* Begin Text to read *

Brian G. Brooks is a solo practitioner who focuses on appellate practice and complex legal research, writing and advocacy for the plaintiff’s bar. He is also counsel for the Arkansas Trial Lawyers Association, amicus curiae counsel for the Tennessee Association for Justice. His office is located near Pickles Gap, just between Conway and Greenbrier Arkansas.
Justice Robert P. Chamberlin of Hernando joined the Mississippi Supreme Court on Jan. 3, 2017.
Justice Chamberlin was born April 6, 1965. He graduated from Hernando High School in 1983. He attended Northwest Mississippi Junior College and graduated from the University of Mississippi in 1987 with a Bachelor of Arts degree in history. Bobby later received the Eastland Scholarship to attend Ole Miss law school and earned his law degree from the University of Mississippi School of Law in 1990. Shortly after graduation from law school, he went to work for what was to become the Austin Law Firm in Hernando and later formed Chamberlin Nowak, P.C. in 2001. Bobby was in private law practice for 14 years, and served as attorney for the DeSoto County Board of Supervisors. He is a member of the American Inns of Court as well as a member of the Mississippi Bar Foundation.
Justice Chamberlin served as Municipal Court Judge for the City of Hernando from 1991 to 1999. He served as Municipal Prosecutor for the City of Horn Lake in 1992. He also served as a Special Master in Chancery Court.
Justice Chamberlin was elected to the Mississippi Senate in 1999, and served Senate District 1 of DeSoto County for five years. He was vice-chairman of the Universities and Colleges Committee from 2000 to 2003 as well as chairman of the Elections Committee in 2004. Bobby was also a member of the Judiciary B committee. He was selected as Legislator of the Year by the Mississippi Law Enforcement Officers Association in 2003. While serving in the Senate, he attended by invitation the National Security Seminar held at the United States Army War College.
Justice Chamberlin served for 12 years as a Circuit Judge of the 17th Circuit District. Then Gov. Haley Barbour appointed him to the 17th Circuit bench on Nov. 24, 2004. The district included DeSoto, Panola, Tallahatchie, Tate and Yalobusha counties. In 2006 he co-founded the 17th Circuit Drug Court with then-Circuit Judge and future Mississippi Supreme Court Justice Ann Lamar. During this time, Bobby served as a presiding judge on the complaint tribunal for attorney discipline. He has also previously served as chairman and vice chairman of the Conference of Circuit Judges.
Justice Chamberlin is a lifelong resident of north Mississippi and is married to the former Kim White. They have one son, William.
Michael Gans is a 1977 graduate of Washington University School of Law and worked more than forty years in Missouri and federal appellate courts, as a law clerk and administrative assistant to the chief judges of the Missouri Court of Appeals for the Eastern District of Missouri and as chief deputy clerk and Clerk of Court for the United States Court of Appeals for the Eighth Circuit. At the time of his retirement as Eighth Circuit Clerk in April 2024, Gans had served nearly thirty-three years in that position and was the longest-serving federal appellate clerk. In his time at the Eighth Circuit he served on numerous national judiciary committees, including serving as the chair of the appellate clerk’s committee and as a member of the Federal Appellate Rules Committee. Gans also served as an editor of the 8th Circuit Appellate Practice Manual through its first ten editions. Following his retirement from the Eighth Circuit, Gans joined the St. Louis law firm of Dowd Bennett, where he serves of counsel.

* End Text to read *
* Begin Data extract *

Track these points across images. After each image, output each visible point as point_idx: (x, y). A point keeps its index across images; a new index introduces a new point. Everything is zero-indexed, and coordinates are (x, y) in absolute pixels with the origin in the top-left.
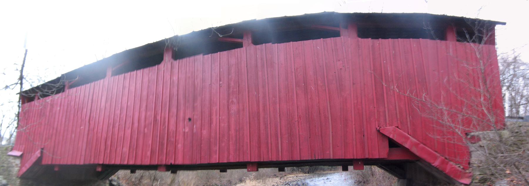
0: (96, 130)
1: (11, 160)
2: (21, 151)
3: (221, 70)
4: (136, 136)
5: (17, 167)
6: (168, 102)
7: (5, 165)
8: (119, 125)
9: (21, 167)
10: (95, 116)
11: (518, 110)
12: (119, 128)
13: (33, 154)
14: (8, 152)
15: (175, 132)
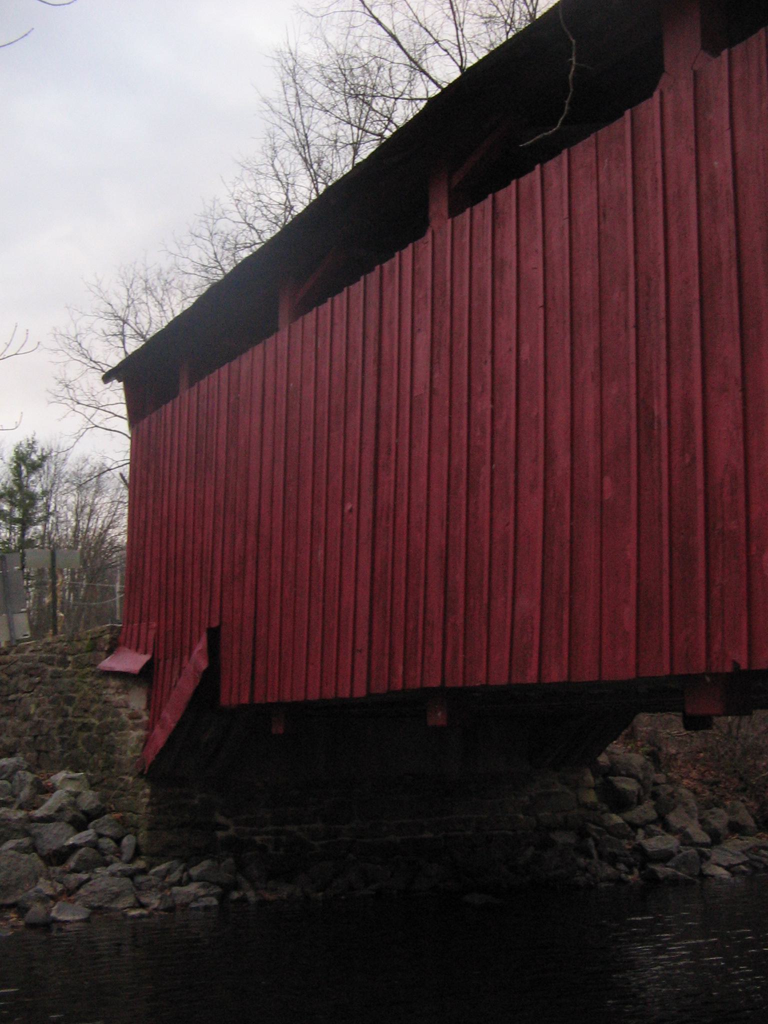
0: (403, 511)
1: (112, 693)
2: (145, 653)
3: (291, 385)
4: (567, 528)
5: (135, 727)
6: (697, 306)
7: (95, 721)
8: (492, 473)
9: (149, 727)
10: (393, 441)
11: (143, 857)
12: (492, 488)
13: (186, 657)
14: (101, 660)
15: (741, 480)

* End Data extract *
* Begin Data extract *

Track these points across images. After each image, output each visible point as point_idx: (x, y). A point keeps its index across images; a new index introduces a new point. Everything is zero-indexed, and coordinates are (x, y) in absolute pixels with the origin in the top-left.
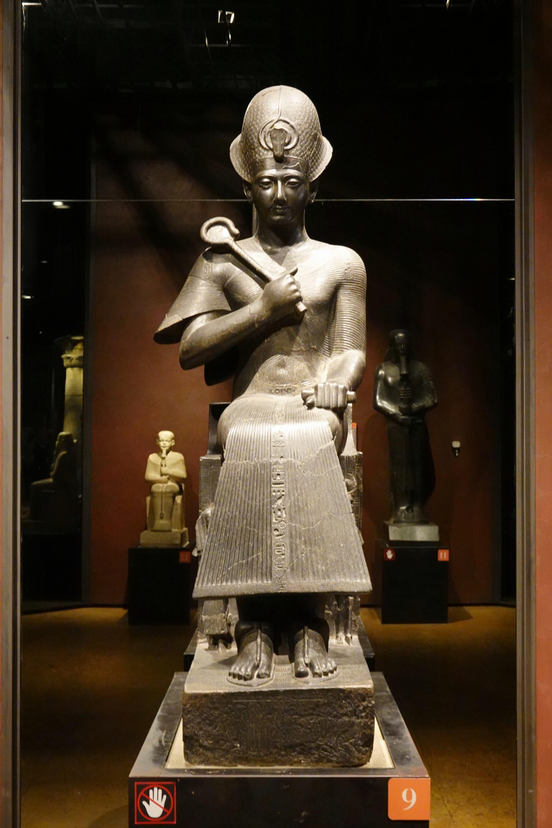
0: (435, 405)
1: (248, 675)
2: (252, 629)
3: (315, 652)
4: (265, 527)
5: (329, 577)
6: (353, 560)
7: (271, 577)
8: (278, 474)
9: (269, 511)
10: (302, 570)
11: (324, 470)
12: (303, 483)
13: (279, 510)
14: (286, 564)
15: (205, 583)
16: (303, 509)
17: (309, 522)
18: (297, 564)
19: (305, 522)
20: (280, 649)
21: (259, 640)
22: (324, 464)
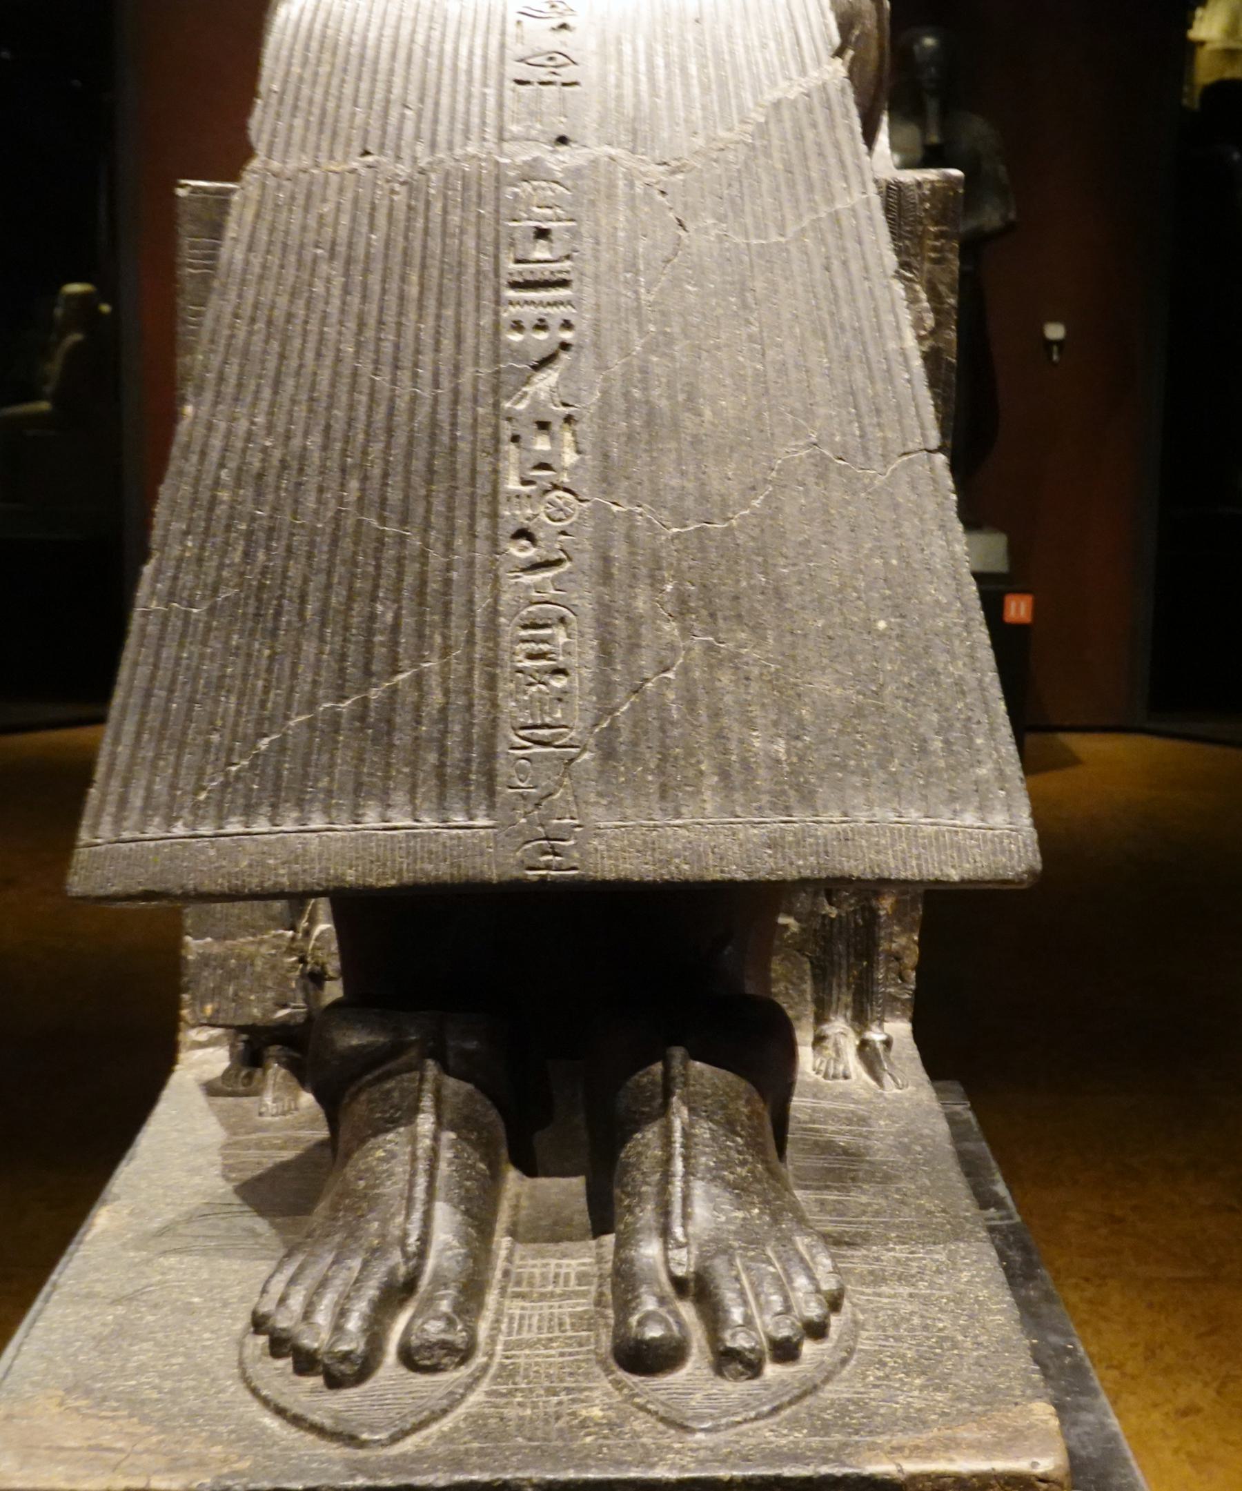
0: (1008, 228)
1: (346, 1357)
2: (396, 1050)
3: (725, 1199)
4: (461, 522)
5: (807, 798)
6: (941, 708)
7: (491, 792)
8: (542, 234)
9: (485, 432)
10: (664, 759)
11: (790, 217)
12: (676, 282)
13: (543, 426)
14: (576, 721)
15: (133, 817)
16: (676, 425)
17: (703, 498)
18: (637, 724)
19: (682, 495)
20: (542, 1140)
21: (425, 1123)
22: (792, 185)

* End Data extract *
* Begin Data extract *

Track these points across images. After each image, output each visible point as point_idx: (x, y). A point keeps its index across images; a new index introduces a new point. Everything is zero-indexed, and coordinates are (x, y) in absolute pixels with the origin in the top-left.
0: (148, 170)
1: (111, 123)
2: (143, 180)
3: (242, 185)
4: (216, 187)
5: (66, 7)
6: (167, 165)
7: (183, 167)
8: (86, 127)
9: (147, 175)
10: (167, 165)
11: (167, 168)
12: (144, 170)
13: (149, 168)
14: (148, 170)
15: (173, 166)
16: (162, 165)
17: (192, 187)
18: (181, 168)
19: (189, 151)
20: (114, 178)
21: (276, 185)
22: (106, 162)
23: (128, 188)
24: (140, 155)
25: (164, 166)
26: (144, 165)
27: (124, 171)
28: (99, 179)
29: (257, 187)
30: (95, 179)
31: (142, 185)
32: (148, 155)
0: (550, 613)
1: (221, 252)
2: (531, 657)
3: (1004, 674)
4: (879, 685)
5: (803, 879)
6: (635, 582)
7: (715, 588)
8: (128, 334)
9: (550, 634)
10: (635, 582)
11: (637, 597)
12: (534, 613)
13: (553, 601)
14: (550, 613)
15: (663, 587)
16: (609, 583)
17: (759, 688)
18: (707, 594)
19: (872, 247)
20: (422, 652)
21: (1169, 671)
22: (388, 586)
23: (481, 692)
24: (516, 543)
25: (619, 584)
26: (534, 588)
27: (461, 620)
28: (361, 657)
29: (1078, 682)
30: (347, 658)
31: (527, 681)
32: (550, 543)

* End Data extract *

*Problem requirements*.
In the biographies, which governor appointed Robert P. Chamberlin to the 17th Circuit bench, and on what date? The listing is separate material that has nothing to do with the biographies.

*Expected answer*.
Gov. Haley Barbour appointed him on Nov. 24, 2004.